Editoriale- " Sull'Italia ha ragione Romney "

Una parte rilevante della nostra stampa ha considerato offensiva per l’Italia una frase che ci riguarda nel discorso del candidato repubblicano alla presidenza, Mitt Romney. In Virginia ha detto: “Se siete un imprenditore e state pensando di avviare un’attività dovete chiedervi: è l’America sulla strada della Grecia? Siamo sulla strada di una crisi economica come quelle che stiamo vedendo in Europa, in Italia e Spagna? Se continuiamo a spendere mille miliardi di dollari in più di quanto entra, l’America di fatto si troverà su questa strada”. Non c’è niente di offensivo per noi.
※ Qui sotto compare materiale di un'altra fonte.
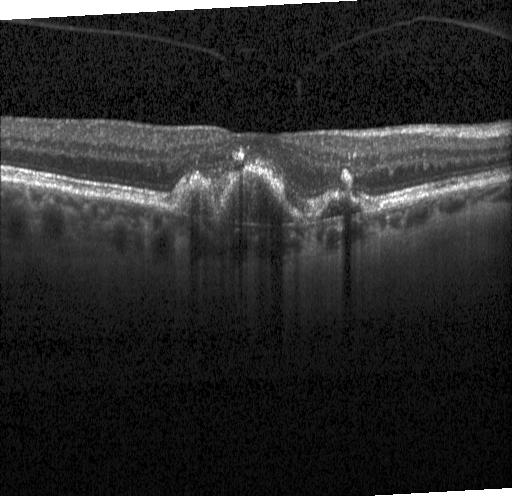
Retinal OCT cross-section; SD-OCT; fovea-centered
Impression: a choroidal neovascular membrane.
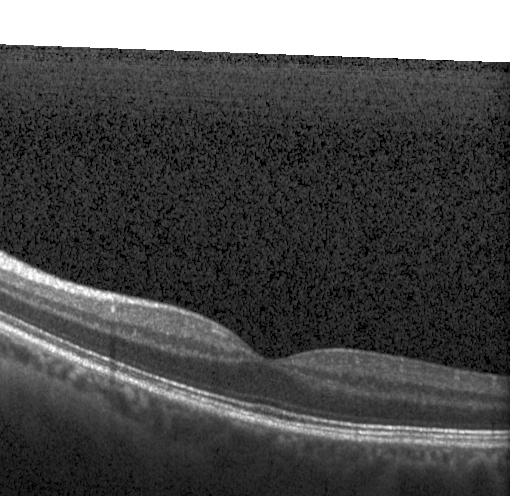
Acquired on a Heidelberg Spectralis, macular scan, OCT B-scan. Diagnosis: no evidence of CNV, DME, or drusen.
Romney s’è limitato a constatare che le politiche di elevata spesa pubblica in deficit conducono a un rapporto eccessivo fra debito e pil che genera di conseguenza una situazione critica e costringe, poi, a cure dolorose come quella a cui l’Italia ora deve sottostare (per comprendere le difficoltà della terapia, basta vedere quel che è successo ieri alla Camera, dove il governo è andato sotto tre volte sul decreto per i tagli ai costi della politica). Romney si è rivolto a quel variegato e numeroso popolo di americani che quotidianamente progetta libere iniziative, perché il “deficit spending” viene propagandato come vantaggioso non solo ai lavoratori per sostenere l’occupazione, ma anche alle imprese, in quanto aumentando la domanda globale si amplia il mercato e perciò può generare profitti. Romney mette in guardia sugli effetti negativi che queste politiche generano nel breve, medio e lungo periodo. E la nostra esperienza al riguardo è esemplare. Qualcuno ha osservato che, però, la crisi è arrivata a noi partendo dagli Stati Uniti. Ma ciò rafforza il “warning”, l’avvertimento, di Romney. I debiti eccessivi sono dannosi non solo quando sono fatti dagli stati ma anche dalle banche e dalle famiglie, come è accaduto durante gli anni del boom americano. E se gli stati con alto debito sono più esposti alle tempeste finanziarie internazionali, questa è una ulteriore ragione per evitare di percorrere questa strada o di persistervi. L’Italia è entrata nel dibattito fra i candidati alla presidenza degli Stati Uniti anche con uno spot di Obama, che mostra Sergio Marchionne che smentisce l’ affermazione di Romney secondo il quale Fiat vuole spostare in Cina la fabbrica di Chrysler dell’Ohio. Il richiamo all’Italia di Romney ci ricorda che la terapia per la nostra crisi non è ancora finita, e lo spot di Obama che una impresa sta volentieri dove fa utili.